Show me a political party that would restructure the NHS and I would vote for them in a flash, twice if they also had a shot at education!

Tistheseason17 · 25/04/2021 17:13

Primary Care Support England (PCSE) are know for deregistering "ghost" patients without even telling the practice.

No GP practice wants to deregister a patient unless they are vile and abusive or violent. We love a healthy patient who never bothers us - the money we receive for them evens out the money for those patients we see every week and who phone 5 times a week.

If the practice deregistered you it is because they wrote to you and did not respond. I very much doubt that no letters were sent first, - more likely it was not understood the impact of not being registered, A practice will be accused of fraud if it retains patients who do not respond to requests for contact.

RavingAnnie · 25/04/2021 17:22

@MyDcAreMarvel

Well that was stupid he should have gone in for an annual check up.
What are you talking about, who goes to the GP for a annual check up. I can just imagine my GPs face if I bowled in fit as a fiddle a requesting my "annual check up"!
Lancrelady80 · 25/04/2021 17:28

If people had annual checks, the NHS wouldn't be quite so stretched.

Completely agree, but there is no capacity. They're stretched to the max just dealing with all the existing and documented medical issues and emergencies. They can't not deal with those so they can put preventative measures in place. There is no give in the system at the moment, it seems to be in reactive, crisis mode all the time.

We need more trained GPs, at the end of the day.
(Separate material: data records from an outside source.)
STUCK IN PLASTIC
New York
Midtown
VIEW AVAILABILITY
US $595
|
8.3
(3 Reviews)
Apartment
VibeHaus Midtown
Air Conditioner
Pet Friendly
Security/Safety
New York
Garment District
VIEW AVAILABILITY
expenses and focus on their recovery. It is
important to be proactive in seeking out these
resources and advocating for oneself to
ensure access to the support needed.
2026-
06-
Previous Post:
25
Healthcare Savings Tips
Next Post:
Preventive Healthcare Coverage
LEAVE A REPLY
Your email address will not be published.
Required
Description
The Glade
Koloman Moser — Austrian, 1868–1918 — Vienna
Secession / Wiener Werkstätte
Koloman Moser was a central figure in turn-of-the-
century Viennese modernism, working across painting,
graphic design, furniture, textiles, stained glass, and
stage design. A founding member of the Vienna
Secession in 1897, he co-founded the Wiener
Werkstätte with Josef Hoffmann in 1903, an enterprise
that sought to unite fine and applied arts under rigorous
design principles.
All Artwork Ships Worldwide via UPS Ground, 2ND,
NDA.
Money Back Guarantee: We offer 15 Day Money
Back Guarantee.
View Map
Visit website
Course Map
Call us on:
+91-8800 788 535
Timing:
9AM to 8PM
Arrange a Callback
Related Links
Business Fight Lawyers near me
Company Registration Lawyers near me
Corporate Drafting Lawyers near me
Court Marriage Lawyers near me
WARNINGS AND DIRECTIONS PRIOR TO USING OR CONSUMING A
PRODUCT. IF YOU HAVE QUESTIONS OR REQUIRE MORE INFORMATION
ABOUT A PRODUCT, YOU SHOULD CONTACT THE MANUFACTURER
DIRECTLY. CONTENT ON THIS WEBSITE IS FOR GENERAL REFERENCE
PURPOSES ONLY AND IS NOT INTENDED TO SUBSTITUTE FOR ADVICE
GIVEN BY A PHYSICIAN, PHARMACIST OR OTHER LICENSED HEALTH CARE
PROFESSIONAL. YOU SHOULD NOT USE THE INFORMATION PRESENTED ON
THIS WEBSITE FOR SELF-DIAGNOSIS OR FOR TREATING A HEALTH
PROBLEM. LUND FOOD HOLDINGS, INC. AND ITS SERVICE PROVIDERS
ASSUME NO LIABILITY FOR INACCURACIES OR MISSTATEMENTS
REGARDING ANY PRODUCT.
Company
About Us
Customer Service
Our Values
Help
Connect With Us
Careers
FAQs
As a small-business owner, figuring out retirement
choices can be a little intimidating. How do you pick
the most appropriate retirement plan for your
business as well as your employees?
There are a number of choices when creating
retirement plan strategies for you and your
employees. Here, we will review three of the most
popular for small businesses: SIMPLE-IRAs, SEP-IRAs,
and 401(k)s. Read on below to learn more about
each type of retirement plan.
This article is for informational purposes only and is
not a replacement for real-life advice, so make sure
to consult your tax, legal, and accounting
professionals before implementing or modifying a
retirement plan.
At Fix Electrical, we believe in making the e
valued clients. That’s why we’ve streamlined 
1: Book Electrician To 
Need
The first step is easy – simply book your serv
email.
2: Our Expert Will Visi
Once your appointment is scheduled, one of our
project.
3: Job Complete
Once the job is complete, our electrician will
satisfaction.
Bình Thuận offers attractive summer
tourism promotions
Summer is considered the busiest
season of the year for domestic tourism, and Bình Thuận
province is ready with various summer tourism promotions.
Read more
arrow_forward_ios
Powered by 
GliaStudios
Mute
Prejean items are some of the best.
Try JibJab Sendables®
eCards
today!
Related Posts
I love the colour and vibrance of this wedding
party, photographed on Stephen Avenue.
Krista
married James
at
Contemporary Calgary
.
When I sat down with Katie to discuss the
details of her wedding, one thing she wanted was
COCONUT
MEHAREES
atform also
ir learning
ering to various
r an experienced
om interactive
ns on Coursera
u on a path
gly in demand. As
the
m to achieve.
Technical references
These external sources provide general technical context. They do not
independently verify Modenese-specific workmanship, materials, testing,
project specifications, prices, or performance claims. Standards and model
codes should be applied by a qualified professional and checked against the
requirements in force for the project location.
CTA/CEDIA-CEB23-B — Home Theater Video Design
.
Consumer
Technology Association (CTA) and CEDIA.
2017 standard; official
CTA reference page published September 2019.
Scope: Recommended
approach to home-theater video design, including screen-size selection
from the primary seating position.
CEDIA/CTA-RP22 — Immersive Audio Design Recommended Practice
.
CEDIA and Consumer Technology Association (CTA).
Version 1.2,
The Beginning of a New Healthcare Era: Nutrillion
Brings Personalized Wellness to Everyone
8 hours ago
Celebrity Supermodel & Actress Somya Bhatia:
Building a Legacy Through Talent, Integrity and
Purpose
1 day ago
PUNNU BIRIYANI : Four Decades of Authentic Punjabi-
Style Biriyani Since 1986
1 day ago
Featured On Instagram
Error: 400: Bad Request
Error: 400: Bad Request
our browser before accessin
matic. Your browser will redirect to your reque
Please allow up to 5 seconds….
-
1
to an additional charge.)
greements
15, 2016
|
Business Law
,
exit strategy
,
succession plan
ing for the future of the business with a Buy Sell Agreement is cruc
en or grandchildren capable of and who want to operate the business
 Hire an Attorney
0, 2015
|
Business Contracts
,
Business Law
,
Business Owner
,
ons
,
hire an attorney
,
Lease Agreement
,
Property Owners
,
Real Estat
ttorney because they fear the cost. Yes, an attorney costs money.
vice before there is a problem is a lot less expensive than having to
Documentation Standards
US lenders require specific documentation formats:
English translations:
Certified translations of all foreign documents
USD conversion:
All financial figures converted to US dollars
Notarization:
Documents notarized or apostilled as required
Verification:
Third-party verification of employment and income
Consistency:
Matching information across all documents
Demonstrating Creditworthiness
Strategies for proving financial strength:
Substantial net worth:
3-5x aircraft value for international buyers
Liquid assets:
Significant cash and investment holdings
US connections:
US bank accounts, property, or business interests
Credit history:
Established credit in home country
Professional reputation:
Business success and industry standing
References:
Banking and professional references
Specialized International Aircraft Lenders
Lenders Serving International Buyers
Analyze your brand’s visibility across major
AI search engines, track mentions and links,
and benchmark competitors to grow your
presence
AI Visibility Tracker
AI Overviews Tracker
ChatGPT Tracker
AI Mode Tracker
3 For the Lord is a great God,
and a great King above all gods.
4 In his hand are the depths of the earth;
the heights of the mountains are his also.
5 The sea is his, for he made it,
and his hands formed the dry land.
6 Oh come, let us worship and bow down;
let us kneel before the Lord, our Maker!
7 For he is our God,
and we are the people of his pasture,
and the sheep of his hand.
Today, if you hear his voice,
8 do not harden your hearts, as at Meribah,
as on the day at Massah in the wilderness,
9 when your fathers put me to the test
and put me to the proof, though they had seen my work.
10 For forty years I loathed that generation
RavingAnnie · 25/04/2021 17:28

@SchrodingersImmigrant

I love people in UK being mindboggled by annual check ups👀 Pretty standard thing in many countries. But yeah *@MyDcAreMarvel*, not here unfortunately
No ones mind boggled by the concept of annual check ups. Just mind boggled by the comment that the OPs husband is stupid for not going to his "annual check ups" which is not a thing in the U.K. As others have pointed out getting an appt when you are sick is hard enough. There's no way the stretched NHS would be offering annual check ups.
Cheeserton · 25/04/2021 17:31

Prepare to be told to stop 'slagging off GPs' despite having a perfectly sensible and serious complaint...

And LOOOOOOOL to 'why didn't he go to his annual check-up'...

possumgoddess · 25/04/2021 17:35

I think he should be able to get his vaccination at a mass vaccination centre rather than at a GP surgery.